Les prix des logements anciens continuent à augmenter légèrement. Selon les derniers chiffres de l’Insee et des Notaires de France, la progression était de 1% à l’échelle nationale au 3ème trimestre, et de 2,9% sur un an. Les volumes d’activité restent élevés.

Comme c’est le cas depuis fin 2016, la tendance est principalement alimentée par les prix des appartements, qui augmentent de 3,3 % en un an, contre 2,6 % pour les maisons.

L’Ile de France en pointe

La plus forte hausse est enregistrée par les appartements parisiens, dont le prix moyen a augmenté de 6,2 % en un an. Sur l’ensemble de l’Ile-de-France, l’augmentation se poursuit mais ralentit : + 4,2 % sur un an, contre + 4,9 % trois mois plus tôt. La tendance est la même pour les maisons (+2 % après +2,5 %). En Province, la progression annuelle est pratiquement identique pour les maisons (+2,7 %) et pour les appartements (+2,6 %)

Côté volumes, l’activité se poursuit sur des bases très élevées. En septembre, le nombre de transactions réalisées sur un an atteignait de 956 000, un niveau comparable au cumul annuel du trimestre précédent (environ 954 000 en juin), et même supérieur à de la même période de 2017 (948 000 ventes).

Dans ce contexte, députés et sénateurs ont adopté un amendement au projet de Loi de finances pour 2019 sur la réhabilitation des logements anciens dégradés.

Nouveau dispositif

Inspirée de la loi Pinel dans l’ancien, cette aide fiscale déjà baptisée « Denormandie ancien », du ministre délégué à la Ville et au Logement auprès de la ministre de la Cohésion des territoires, concerne l’acquisition de biens destinés à être mis en location, mais qui doivent faire auparavant l’objet d’importants travaux de rénovation. Objectif : diminuer le nombre des logements insalubres et redynamiser certains centres villes à bout de souffle.

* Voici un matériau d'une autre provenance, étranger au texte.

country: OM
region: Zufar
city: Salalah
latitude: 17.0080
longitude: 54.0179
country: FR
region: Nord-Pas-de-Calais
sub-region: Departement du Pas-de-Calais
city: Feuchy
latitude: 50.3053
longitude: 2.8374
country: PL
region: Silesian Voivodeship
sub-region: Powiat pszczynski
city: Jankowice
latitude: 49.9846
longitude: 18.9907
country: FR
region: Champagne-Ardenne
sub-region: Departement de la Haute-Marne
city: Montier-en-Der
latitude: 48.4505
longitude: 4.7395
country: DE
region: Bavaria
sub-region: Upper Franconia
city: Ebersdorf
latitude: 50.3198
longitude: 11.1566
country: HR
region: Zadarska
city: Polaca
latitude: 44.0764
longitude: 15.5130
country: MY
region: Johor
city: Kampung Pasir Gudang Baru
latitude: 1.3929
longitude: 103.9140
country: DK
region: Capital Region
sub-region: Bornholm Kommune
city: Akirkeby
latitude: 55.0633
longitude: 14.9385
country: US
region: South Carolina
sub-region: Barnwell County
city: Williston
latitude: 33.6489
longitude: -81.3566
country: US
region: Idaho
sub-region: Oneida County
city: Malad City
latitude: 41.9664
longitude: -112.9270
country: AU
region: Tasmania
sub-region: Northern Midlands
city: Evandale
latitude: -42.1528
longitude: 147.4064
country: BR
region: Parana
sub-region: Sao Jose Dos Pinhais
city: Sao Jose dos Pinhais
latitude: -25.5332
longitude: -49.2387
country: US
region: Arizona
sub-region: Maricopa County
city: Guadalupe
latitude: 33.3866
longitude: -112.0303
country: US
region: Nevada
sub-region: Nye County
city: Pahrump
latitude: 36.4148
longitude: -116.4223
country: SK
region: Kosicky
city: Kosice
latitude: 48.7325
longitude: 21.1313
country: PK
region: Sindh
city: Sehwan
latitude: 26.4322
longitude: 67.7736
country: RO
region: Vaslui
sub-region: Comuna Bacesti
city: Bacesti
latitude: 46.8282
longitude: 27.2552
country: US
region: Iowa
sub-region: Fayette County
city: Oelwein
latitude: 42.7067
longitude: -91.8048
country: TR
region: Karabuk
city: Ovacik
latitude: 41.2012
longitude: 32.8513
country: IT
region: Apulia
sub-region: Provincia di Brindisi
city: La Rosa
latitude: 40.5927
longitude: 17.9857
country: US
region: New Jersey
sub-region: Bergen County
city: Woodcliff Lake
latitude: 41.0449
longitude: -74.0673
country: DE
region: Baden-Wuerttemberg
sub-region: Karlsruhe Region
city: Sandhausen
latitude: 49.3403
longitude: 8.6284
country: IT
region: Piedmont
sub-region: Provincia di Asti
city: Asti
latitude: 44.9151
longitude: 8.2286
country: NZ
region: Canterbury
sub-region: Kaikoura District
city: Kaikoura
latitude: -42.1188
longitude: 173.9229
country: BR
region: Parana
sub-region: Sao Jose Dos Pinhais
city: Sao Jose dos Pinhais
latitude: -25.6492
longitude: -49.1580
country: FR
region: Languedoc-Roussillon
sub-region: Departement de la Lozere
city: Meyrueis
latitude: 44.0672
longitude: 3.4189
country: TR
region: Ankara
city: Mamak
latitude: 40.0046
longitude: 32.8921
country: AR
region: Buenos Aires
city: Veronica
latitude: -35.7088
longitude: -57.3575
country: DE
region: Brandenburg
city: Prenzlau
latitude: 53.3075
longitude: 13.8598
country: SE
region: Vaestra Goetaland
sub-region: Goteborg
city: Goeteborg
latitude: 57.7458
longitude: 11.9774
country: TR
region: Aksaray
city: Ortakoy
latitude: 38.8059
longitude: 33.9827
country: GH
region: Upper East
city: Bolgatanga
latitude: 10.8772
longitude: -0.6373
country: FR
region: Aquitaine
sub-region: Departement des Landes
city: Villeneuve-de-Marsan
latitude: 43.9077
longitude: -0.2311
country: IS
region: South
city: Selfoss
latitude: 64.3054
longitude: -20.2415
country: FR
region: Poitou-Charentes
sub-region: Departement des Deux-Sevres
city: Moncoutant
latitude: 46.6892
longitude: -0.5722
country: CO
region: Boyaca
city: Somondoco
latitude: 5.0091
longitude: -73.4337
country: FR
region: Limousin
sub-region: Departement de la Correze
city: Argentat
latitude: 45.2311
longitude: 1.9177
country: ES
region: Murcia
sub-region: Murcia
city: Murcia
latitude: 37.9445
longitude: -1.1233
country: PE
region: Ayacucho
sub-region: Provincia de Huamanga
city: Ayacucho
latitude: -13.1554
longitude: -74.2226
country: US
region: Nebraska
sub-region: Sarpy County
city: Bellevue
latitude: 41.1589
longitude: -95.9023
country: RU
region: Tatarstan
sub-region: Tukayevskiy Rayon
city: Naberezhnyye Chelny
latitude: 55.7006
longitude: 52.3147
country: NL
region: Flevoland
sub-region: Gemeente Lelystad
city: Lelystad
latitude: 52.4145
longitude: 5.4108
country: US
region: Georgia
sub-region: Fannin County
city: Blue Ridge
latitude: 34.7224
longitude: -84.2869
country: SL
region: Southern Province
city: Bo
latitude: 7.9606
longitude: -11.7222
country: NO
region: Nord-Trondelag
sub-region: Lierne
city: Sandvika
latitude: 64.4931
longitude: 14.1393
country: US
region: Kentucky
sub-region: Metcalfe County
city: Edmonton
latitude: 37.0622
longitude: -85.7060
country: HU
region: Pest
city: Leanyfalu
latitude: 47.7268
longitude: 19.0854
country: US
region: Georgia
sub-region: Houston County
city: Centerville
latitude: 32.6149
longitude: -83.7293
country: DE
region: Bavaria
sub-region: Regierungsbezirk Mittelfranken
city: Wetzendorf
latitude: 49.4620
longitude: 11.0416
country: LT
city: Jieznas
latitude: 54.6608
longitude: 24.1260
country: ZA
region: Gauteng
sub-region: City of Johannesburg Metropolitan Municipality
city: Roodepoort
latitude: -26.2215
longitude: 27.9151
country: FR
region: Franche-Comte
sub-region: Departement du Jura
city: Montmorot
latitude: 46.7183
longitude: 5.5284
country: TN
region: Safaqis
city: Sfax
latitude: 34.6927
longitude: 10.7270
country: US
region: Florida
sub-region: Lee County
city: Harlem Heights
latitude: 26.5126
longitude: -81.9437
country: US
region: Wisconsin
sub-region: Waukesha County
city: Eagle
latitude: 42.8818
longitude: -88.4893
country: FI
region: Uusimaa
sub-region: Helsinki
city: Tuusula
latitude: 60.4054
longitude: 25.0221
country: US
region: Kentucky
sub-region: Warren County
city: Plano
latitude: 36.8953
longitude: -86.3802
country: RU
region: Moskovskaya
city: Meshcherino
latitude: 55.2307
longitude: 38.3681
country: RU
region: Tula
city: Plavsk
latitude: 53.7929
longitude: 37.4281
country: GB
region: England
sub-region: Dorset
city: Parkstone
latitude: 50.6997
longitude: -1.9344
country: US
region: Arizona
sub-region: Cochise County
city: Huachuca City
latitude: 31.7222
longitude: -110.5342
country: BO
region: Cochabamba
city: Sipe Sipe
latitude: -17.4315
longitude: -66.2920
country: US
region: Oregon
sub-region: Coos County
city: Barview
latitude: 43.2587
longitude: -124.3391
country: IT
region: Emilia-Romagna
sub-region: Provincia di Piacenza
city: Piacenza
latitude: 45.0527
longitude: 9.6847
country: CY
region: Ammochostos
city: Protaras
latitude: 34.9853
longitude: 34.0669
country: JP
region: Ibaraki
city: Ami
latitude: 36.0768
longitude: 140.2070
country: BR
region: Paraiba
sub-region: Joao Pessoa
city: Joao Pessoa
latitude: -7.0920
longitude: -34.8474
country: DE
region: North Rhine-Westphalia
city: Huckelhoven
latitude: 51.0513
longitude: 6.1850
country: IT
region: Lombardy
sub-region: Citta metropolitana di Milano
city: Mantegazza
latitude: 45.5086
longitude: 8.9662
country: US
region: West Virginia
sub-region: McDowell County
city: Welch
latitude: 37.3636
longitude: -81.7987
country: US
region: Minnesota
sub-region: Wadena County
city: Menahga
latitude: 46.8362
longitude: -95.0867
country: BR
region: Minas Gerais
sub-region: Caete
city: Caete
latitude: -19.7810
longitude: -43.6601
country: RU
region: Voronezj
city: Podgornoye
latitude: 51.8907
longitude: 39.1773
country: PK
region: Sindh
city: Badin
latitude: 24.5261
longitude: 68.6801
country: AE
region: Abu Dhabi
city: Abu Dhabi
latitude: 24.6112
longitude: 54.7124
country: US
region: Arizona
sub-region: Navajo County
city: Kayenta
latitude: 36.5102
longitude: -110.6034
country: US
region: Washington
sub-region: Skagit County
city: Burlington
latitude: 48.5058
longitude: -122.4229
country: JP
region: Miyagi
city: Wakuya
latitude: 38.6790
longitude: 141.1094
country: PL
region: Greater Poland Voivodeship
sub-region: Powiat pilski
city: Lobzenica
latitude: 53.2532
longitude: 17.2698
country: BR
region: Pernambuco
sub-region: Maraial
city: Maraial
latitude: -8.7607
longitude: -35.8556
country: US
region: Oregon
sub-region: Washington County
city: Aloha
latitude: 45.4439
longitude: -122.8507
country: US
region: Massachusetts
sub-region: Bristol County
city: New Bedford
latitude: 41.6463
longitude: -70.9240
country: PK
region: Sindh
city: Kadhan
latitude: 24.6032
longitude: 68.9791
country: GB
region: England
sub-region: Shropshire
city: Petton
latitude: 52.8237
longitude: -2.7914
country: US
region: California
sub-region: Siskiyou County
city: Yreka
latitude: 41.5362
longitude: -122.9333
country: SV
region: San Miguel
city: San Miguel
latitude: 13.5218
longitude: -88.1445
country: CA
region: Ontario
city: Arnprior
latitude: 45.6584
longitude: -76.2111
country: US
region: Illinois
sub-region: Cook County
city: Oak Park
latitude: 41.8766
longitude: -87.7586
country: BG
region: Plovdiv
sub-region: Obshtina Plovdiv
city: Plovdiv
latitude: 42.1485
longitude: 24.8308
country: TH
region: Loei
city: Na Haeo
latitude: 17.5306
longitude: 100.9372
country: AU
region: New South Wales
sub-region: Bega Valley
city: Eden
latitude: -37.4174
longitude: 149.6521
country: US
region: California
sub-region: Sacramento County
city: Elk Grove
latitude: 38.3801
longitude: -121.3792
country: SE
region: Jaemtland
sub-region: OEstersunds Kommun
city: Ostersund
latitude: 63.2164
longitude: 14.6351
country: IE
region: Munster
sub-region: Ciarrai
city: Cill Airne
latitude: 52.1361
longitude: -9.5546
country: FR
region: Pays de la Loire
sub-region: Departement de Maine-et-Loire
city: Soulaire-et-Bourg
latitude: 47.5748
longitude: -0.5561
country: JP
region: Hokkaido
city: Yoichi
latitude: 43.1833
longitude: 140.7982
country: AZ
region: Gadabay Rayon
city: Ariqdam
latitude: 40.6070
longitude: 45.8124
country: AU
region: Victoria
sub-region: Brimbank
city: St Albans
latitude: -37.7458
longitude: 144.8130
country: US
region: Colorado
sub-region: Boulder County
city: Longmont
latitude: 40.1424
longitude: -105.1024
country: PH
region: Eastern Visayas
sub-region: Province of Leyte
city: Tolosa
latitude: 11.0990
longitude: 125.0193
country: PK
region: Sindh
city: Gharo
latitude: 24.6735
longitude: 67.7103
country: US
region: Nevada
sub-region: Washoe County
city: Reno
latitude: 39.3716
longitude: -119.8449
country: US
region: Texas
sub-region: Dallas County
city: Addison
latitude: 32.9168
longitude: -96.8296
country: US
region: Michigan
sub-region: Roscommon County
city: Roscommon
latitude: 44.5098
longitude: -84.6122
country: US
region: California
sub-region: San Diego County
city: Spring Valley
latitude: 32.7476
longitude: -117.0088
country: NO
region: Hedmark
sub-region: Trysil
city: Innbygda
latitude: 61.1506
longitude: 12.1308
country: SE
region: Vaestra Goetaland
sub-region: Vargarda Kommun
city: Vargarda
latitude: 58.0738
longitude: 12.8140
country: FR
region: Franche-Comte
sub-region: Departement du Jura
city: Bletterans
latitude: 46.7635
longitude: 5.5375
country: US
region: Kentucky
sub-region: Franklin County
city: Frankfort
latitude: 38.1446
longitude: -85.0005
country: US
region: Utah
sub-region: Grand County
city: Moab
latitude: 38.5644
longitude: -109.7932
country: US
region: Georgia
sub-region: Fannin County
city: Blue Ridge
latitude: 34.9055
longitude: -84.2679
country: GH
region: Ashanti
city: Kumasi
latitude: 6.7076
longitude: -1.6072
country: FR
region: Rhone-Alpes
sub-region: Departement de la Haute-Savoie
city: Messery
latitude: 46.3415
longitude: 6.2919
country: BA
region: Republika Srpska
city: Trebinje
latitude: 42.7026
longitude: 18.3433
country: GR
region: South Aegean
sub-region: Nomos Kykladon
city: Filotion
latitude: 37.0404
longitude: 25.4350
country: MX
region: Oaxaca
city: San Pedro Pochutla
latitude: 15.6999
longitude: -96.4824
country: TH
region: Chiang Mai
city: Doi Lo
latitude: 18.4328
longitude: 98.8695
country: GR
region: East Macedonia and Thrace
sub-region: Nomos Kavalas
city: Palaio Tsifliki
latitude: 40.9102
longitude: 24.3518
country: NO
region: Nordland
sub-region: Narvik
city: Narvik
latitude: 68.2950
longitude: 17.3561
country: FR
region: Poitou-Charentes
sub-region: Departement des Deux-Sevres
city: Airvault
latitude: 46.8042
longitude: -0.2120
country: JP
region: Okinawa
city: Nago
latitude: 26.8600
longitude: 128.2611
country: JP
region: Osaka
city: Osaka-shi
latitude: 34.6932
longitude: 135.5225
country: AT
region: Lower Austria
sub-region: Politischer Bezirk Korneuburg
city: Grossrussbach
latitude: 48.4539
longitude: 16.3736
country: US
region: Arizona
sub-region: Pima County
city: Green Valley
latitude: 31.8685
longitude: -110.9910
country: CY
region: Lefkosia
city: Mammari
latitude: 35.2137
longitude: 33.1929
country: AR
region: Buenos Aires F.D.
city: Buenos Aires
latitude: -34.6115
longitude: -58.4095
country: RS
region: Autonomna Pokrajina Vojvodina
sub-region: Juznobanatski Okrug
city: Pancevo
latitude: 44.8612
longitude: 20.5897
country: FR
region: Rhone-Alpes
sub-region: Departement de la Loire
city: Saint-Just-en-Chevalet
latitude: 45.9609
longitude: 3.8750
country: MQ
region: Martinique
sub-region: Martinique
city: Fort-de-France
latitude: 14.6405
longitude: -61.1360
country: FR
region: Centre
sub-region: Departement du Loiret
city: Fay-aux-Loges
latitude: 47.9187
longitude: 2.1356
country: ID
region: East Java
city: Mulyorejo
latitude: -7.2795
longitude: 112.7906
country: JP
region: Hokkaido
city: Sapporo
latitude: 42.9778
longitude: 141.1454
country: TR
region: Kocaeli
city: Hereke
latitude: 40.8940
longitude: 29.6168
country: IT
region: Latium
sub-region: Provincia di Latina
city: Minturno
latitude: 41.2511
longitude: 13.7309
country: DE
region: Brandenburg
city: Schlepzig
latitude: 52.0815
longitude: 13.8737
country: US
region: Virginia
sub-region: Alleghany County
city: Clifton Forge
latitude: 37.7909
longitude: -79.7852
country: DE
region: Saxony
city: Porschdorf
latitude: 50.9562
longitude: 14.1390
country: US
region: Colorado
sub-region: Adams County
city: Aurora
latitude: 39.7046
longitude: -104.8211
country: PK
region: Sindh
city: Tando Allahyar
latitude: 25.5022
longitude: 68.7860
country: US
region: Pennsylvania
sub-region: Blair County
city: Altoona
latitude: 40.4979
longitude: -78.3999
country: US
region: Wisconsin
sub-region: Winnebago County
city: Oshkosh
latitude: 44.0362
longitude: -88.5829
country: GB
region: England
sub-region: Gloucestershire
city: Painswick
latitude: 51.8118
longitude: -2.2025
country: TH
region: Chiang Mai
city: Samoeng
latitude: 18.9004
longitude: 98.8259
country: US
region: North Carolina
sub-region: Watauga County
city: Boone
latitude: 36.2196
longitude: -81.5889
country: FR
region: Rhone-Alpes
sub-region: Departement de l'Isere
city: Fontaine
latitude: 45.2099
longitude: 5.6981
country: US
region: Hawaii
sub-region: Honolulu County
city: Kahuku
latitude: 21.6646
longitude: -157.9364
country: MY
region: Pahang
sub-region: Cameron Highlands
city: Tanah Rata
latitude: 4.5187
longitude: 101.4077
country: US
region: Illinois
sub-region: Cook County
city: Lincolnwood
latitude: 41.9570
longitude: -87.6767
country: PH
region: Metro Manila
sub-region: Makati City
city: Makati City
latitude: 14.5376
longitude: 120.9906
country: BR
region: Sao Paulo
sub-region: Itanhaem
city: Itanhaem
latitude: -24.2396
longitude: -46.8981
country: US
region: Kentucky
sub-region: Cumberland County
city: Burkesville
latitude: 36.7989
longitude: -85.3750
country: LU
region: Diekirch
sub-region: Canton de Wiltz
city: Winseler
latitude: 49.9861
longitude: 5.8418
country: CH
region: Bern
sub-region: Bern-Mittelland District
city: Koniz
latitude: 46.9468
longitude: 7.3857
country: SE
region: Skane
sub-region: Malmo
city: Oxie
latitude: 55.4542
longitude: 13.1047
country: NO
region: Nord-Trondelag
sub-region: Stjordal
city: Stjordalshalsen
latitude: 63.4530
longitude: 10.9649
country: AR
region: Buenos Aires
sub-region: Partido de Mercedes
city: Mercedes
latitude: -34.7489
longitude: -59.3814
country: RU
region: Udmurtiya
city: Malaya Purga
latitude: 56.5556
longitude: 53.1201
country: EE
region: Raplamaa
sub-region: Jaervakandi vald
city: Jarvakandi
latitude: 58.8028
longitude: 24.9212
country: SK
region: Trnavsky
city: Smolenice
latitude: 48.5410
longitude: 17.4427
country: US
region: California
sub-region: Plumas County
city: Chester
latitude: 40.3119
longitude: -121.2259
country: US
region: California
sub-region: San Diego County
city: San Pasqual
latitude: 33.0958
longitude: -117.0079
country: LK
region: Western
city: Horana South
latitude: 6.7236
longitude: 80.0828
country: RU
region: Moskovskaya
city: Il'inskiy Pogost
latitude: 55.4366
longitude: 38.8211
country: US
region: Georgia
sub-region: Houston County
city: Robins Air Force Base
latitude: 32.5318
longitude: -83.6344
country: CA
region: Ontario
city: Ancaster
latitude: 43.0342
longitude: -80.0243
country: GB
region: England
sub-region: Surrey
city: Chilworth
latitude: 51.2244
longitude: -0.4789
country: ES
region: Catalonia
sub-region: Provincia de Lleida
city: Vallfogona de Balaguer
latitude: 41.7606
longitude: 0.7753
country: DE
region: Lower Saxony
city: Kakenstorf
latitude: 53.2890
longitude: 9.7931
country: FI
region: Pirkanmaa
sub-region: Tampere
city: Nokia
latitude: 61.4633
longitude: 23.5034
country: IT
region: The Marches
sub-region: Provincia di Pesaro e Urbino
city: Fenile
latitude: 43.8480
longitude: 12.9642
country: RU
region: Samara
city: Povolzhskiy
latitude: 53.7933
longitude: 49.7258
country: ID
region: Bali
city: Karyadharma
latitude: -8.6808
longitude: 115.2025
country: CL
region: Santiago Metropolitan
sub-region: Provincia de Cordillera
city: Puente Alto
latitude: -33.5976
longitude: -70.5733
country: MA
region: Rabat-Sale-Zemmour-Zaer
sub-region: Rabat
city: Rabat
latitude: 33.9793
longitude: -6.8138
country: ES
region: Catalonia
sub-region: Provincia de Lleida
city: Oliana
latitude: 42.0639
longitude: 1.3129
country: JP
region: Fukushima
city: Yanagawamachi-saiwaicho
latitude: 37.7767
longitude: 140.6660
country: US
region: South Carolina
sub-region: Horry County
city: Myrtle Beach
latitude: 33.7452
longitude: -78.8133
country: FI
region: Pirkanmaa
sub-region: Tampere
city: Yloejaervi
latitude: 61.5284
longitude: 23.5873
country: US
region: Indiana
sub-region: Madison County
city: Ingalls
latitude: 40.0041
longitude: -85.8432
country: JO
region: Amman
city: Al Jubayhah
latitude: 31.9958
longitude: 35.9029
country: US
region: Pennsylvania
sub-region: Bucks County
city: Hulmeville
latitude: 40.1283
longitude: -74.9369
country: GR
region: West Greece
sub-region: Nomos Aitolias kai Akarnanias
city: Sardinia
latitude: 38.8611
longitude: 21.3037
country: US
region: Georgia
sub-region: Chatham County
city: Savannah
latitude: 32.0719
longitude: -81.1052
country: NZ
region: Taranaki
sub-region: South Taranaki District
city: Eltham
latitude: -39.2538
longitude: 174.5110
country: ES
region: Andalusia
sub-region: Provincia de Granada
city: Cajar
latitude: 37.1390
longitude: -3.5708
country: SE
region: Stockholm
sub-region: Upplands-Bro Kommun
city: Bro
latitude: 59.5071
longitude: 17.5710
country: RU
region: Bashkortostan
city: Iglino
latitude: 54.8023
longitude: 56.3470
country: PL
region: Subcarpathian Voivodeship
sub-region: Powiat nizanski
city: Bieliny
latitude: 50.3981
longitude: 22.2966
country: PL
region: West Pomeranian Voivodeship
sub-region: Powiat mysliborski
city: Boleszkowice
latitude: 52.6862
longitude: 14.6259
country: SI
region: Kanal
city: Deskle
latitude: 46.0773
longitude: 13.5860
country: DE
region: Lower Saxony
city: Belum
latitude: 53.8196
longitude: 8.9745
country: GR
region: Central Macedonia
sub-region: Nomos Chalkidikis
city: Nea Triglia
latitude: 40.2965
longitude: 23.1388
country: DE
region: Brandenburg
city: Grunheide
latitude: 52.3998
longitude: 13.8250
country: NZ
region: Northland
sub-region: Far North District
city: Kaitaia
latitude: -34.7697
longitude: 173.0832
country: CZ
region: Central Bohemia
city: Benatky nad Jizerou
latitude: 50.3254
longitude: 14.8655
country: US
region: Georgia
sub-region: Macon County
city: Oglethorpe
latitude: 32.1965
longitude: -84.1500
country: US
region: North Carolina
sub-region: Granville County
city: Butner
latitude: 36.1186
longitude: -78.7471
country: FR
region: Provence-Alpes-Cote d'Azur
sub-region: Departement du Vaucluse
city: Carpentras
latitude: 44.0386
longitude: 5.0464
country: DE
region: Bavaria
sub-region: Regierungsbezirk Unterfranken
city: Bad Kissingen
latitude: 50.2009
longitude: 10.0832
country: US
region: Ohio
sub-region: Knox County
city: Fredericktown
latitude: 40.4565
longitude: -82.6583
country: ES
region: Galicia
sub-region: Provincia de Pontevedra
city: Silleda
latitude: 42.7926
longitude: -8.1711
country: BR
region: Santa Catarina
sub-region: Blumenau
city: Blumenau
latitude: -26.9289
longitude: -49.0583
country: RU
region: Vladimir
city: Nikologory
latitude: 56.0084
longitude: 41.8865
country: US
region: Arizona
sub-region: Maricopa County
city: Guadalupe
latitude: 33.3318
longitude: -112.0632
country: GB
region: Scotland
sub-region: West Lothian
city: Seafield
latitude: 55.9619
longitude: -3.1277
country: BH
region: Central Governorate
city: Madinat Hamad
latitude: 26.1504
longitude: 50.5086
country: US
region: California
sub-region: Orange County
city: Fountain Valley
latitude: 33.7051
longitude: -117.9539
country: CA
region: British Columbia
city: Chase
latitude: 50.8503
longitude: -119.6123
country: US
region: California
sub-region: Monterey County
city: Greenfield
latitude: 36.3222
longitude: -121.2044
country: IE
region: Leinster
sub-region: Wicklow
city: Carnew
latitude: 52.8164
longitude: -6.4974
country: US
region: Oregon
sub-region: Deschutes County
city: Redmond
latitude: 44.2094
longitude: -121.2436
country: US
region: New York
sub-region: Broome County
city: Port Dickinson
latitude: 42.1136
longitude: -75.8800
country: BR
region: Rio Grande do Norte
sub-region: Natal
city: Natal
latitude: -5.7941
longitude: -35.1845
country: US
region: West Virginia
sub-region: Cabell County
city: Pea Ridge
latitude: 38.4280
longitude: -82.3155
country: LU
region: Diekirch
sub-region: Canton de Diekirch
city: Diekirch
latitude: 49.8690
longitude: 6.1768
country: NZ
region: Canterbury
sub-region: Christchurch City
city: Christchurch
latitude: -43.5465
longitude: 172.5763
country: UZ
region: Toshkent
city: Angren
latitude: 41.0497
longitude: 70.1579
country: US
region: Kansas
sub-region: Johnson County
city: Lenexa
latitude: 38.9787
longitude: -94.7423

En contrepartie d’’une réduction d’impôt comprise entre 12 et 21 % de l’investissement total, plafonnés à 300 000 euros par opération, les acquéreurs devront s’engager à louer le bien rénové pendant une durée comprise entre 6 et 12 ans. Selon le ministère, « seront éligibles les acquisitions de logements anciens faisant l’objet de travaux d’amélioration, qui devront représenter au moins 25 % du coût total de l’opération dans les territoires connaissant une dégradation importante de l’habitat ».

Dans un premier temps, le dispositif sera ouvert aux 222 communes concernées par le Plan Action cœur de ville, ainsi qu’à celles qui ont conclu des Opérations de revitalisation du territoire (ORT).

Taux stables et bas

Les conditions de crédit restaient exceptionnelles au 3ème trimestre 2018. Depuis juin, les taux se sont stabilisés. Selon les derniers chiffres de l’Observatoire Crédit Logement – Csa, ils se situaient à 1,44 % en moyenne en novembre, hors assurance (1,5 % pour l’accession dans le neuf, et 1,46 % pour l’accession dans l’ancien). Compte tenu de la reprise de l’inflation, les taux d’intérêt réels sont donc négatifs depuis mai, créant même une situation inédite depuis le 1er choc pétrolier en 1974.

Alors que la demande de crédit tarde à se relever, l’effort des organismes financiers s’est plus particulièrement porté sur les profils les moins faciles : les emprunteurs auxquels s’appliquent des taux situés entre les valeurs moyenne et maximale ont bénéficié des plus fortes baisses.

L’allongement des durées moyennes d’emprunt se poursuit. Depuis le début 2014, les durées elles ont augmenté de 18 mois (+ 5 mois en 2017 et + 6 mois depuis le début de l’année 2018) et atteignent désormais 227 mois, soit huit mois de plus qu’en janvier 2018. Enfin, le niveau de l’apport personnel poursuit sa chute (-6,2 % sur les dix premiers mois de 2018).